A Justiça Federal no Pará liberou a continuidade do projeto de explosão de um canal ao longo de 35 km do Pedral do Lourenço, no rio Tocantins, leste do estado.
A obra, que faz parte do Novo PAC do governo Lula (PT) e que ganhou licença de instalação na gestão do petista, impacta dezenas de comunidades de pescadores que vivem em torno do pedral, de forma integrada a esse ecossistema.
Uma decisão da Justiça proferida em junho deste ano vedava o início das explosões do pedral, que está no caminho da hidrovia Tocantins-Araguaia. Integrantes do Judiciário fizeram uma inspeção na região impactada pelo empreendimento e constataram a necessidade de compensação financeira aos ribeirinhos. A Justiça, porém, não viu motivos para barrar o derrocamento das rochas.
A decisão que valida a licença de instalação emitida em maio pelo Ibama (Instituto Brasileiro do Meio Ambiente e dos Recursos Naturais Renováveis) –o aval permite o início da explosão– foi proferida na última sexta-feira (19) pelo juiz André Luís Cavalcanti, da 9ª Vara Federal Ambiental e Agrária. É o mesmo magistrado que havia suspendido os efeitos da licença.
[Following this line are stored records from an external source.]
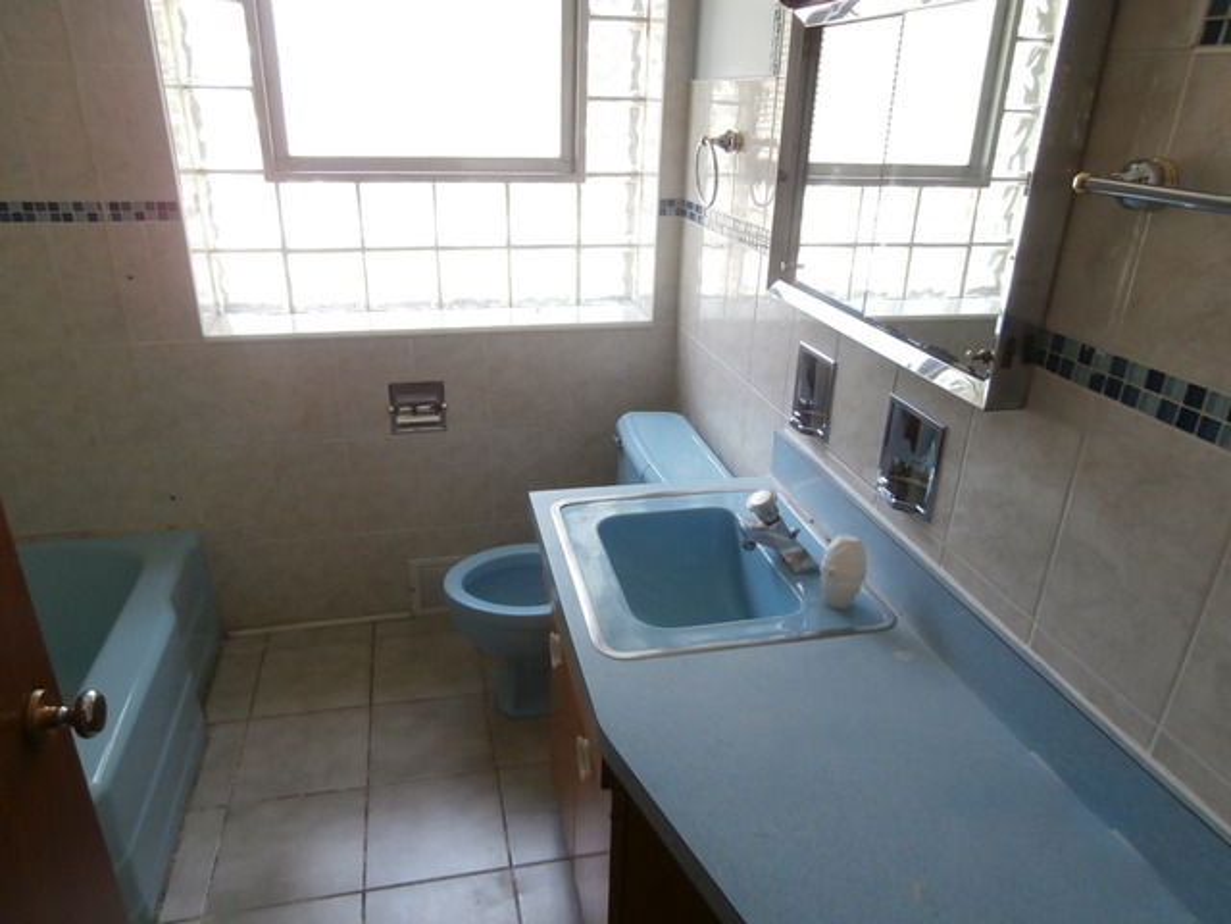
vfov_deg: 56.8
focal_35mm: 24
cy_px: 462
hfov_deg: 71.6
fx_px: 853
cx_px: 616
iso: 125
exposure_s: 1/30
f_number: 3
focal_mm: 4.2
O MPF (Ministério Público Federal) moveu ação civil pública contra a explosão do Pedral do Lourenço, em razão dos impactos às comunidades ribeirinhas, que acabaram ignoradas ao longo do processo, conforme a ação. A própria existência dessas comunidades, cuja pesca está diretamente associada à lógica do pedral, foi negada, como se constata numa decisão judicial de fevereiro.
A nova decisão determinou uma suspensão do processo por 45 dias, para que o MPF apresente propostas de compensação aos ribeirinhos, “com prazos fixos e claros para o pagamento de indenizações”. Uma estimativa de lideranças comunitárias é de que 3.000 pessoas serão impactadas pela intervenção no pedral.
“A construção da obra pública no rio Tocantins pelo Estado brasileiro traduz a manifestação de sua vontade política e soberana. Trata-se de empreendimento em que o governo eleito atribuiu alta relevância estratégica para a infraestrutura nacional e previu potenciais benefícios econômicos”, disse o juiz Cavalcanti na decisão.
“Todavia, a vontade política do Estado, revelada na implantação de obra hidroviária no interior da Amazônia Legal, com impactos diretos não apenas sobre os ecossistemas locais, mas também sobre comunidades ribeirinhas, evidencia a complexidade da controvérsia judicial instaurada, a exigir ponderação frente a interesses de ordem política ou econômica”, completou.
O projeto do derrocamento do Pedral do Lourenço é executado pelo Dnit (Departamento Nacional de Infraestrutura de Transportes), um órgão do governo federal. Segundo o Dnit, as rochas a serem removidas representam 1% da área total do pedral.
Projeto também prevê dragagem
Além da explosão do pedral, o projeto prevê a dragagem de 177 km ao longo do rio Tocantins –os trechos referentes à dragagem não foram objeto da decisão judicial e estão previstos para fases posteriores do empreendimento. A abertura dessa área garantiria acessos de minério, soja e carvão mineral ao Porto de Vila do Conde, em Barcarena (PA), perto de Belém.
A abertura de uma passagem pelo Pedral do Lourenço —com até três detonações por dia, por três anos, garantindo uma faixa de 100 m de largura no rio para a passagem de barcaças— integra um projeto bem mais amplo, que permitiria o funcionamento da hidrovia Tocantins-Araguaia.
A reportagem da Folha esteve na região do Pedral do Lourenço em agosto deste ano e documentou o cotidiano das comunidades ribeirinhas que dependem da pesca associada ao pedral.
A Vila Santa Terezinha do Tauiri, na margem do rio Tocantins, tem mais de um século de existência. São cerca de 130 famílias na comunidade, segundo a associação, e quase todos são pescadores artesanais. A cidade mais próxima é Itupiranga (PA), que fica a 50 km de Marabá (PA).
A partir da vila se inicia o Pedral do Lourenço —as rochas já estavam bem afloradas no rio em meados de agosto. O pedral prossegue por 35 km, até a ilha do Bogéa, e as explosões estão previstas para todo esse trecho. A vila seria um entreposto para um paiol com os explosivos.